Most of us don’t wonder if we’re a drunk driver. Either we have made that bad choice in the past or have never (and would never) risk the lives of others on the road. A drunk driver can definitely be a person who makes an innocent mistake after too many drinks at the bar with friends, just as easily as it can be a person who cannot control their drinking. Statically speaking, the most likely drunk driver is just your regular, Midwestern, Generation X guy, that same dude you went to college with or who sold you a car a few weeks back.
There are a few other clues, however, that you might be a drunk driver. For instance:
- When asked, you stated you were “okay to drive,” despite your slurred speech.
- You then got into the driver’s seat and started your vehicle.
- You ran a stoplight, hit a curb or can’t seem to figure out where your lane is while driving.
Research says that a DUI offender has likely driven under the influence of alcohol an estimated 80 times previously. Even if you don’t have a conviction, or haven’t been charged with a DUI, if you’re intoxicated and behind the wheel, you’re a drunk driver.
Currently, the majority of U.S. states have all-offender ignition interlock requirements and other strict penalties for those drunk drivers who are caught in the act.

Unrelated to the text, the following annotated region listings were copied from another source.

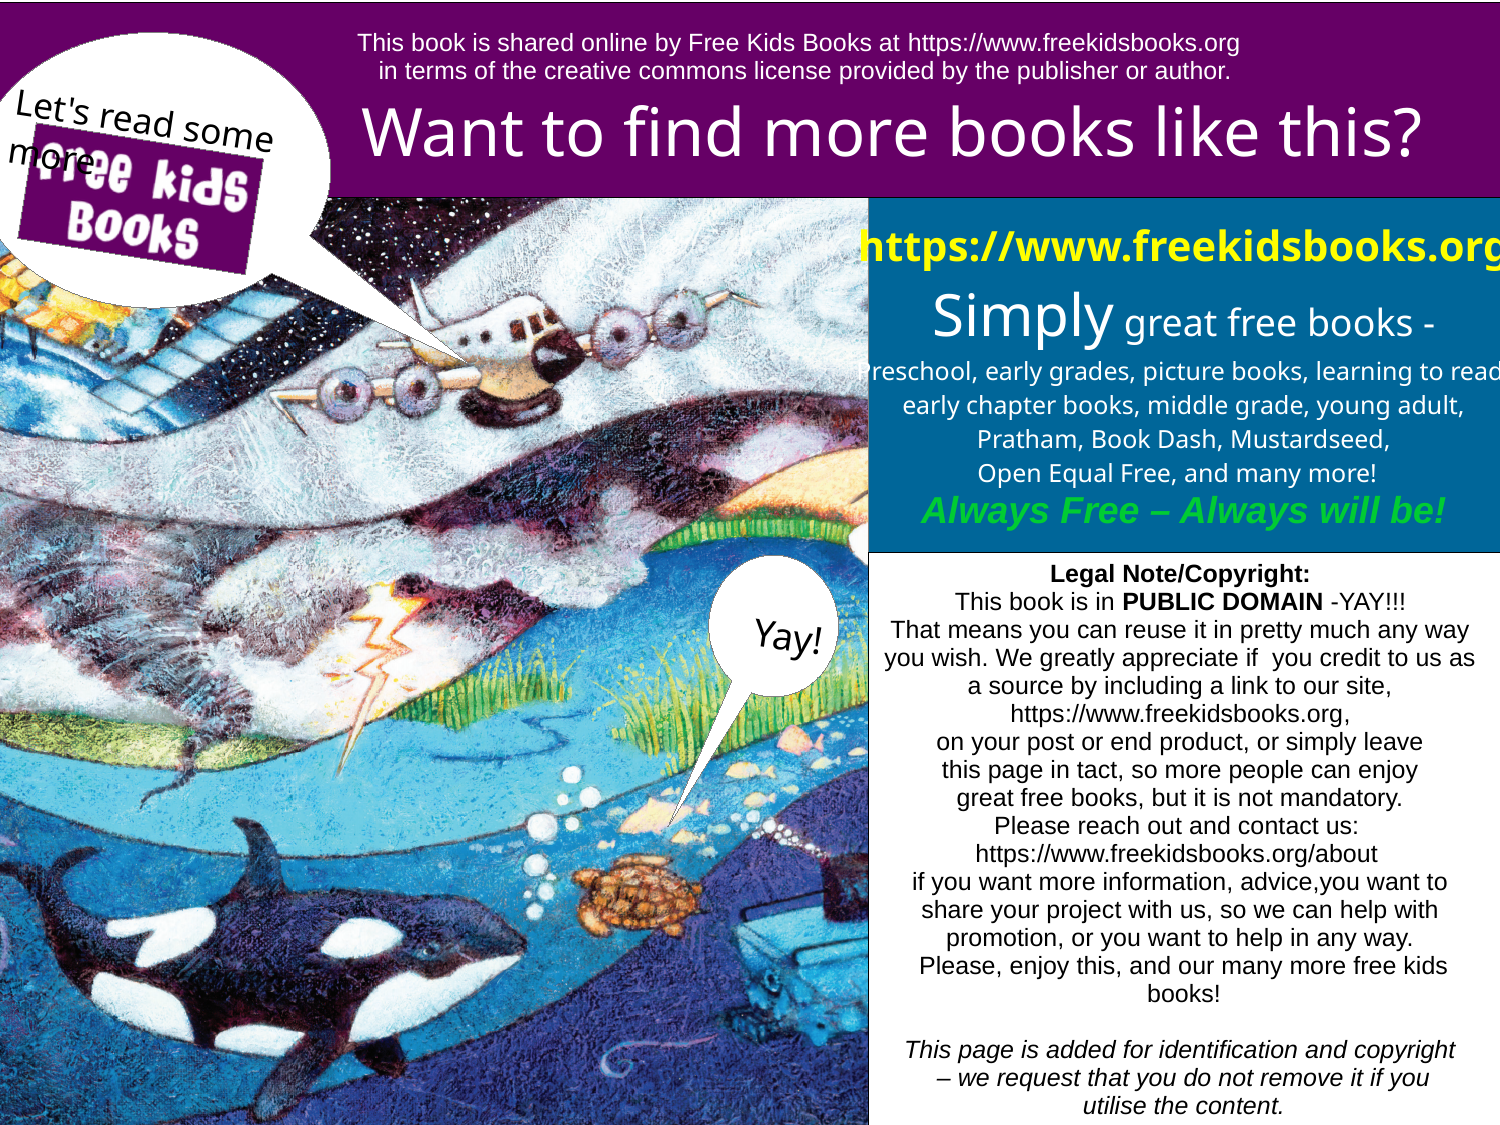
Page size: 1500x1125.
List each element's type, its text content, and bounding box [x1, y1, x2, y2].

picture [17, 190, 254, 275]
picture [861, 364, 868, 371]
text_box Let's read some more [0, 67, 337, 234]
picture [0, 198, 868, 1125]
text_box [324, 164, 331, 208]
text_box This book is shared online by Free Kids Books at https://www.freekidsbooks.org in terms of the creative commons license provided by the publisher or author. Want to find more books like this? [0, 2, 1500, 198]
text_box Yay! [732, 596, 879, 697]
text_box https://www.freekidsbooks.org Simply great free books - Preschool, early grades, picture books, learning to read, early chapter books, middle grade, young adult, Pratham, Book Dash, Mustardseed, Open Equal Free, and many more! Always Free – Always will be! [868, 198, 1500, 552]
text_box Legal Note/Copyright: This book is in PUBLIC DOMAIN -YAY!!! That means you can reuse it in pretty much any way you wish. We greatly appreciate if you credit to us as a source by including a link to our site, https://www.freekidsbooks.org, on your post or end product, or simply leave this page in tact, so more people can enjoy great free books, but it is not mandatory. Please reach out and contact us: https://www.freekidsbooks.org/about if you want more information, advice,you want to share your project with us, so we can help with promotion, or you want to help in any way. Please, enjoy this, and our many more free kids books! This page is added for identification and copyright – we request that you do not remove it if you utilise the content. [868, 552, 1500, 1125]
text_box [667, 555, 837, 827]
text_box [30, 32, 316, 114]
text_box [0, 186, 471, 365]
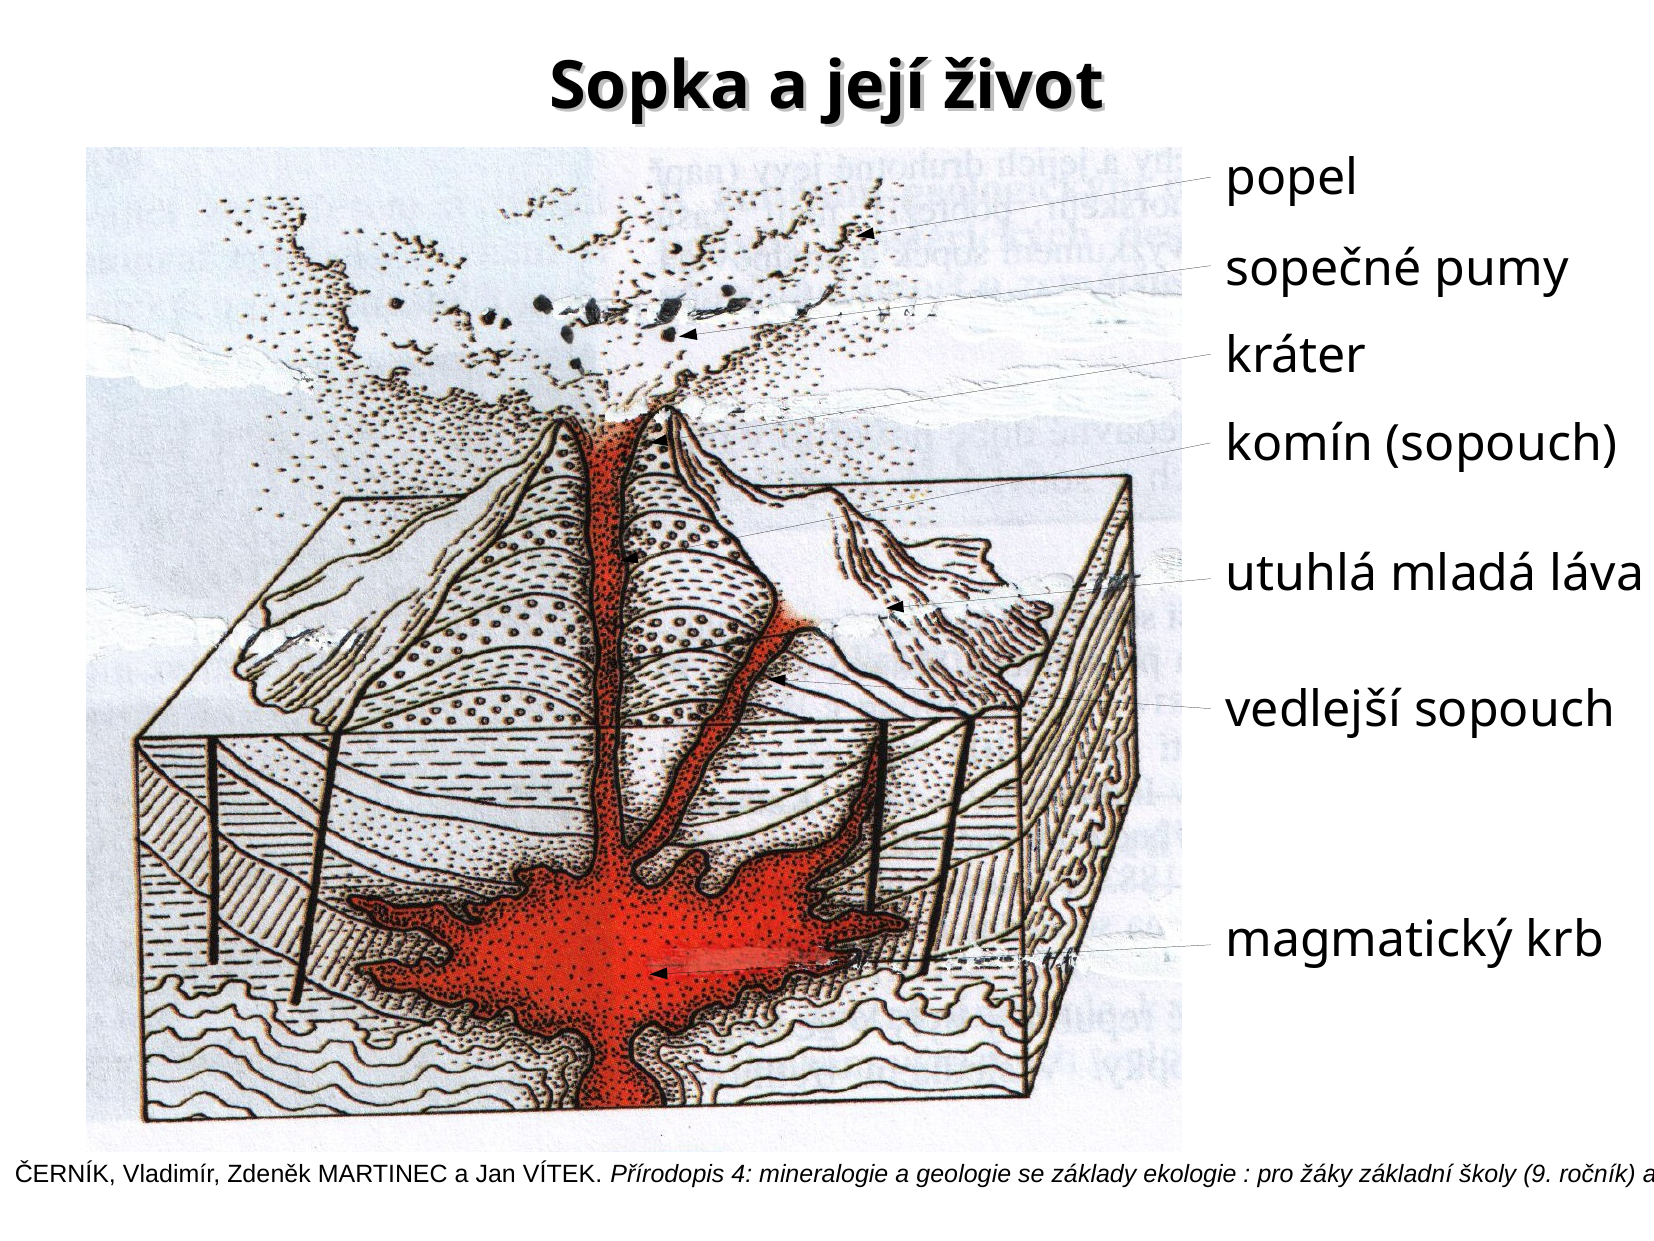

There are also new states that look at toughening their own laws each year, giving us all a practical reason to stay sober when driving, in case saving lives wasn’t enough incentive.
The truth is that when you think you’re okay to drive after you’ve been drinking any amount of alcohol, you’re potentially an impaired driver. That state of mind can quickly lead to drunk driving and those very real legal and/or lifelong consequences. You may be from the midwest, or a Generation X rock star, but that doesn’t mean you have to be a drunk driver.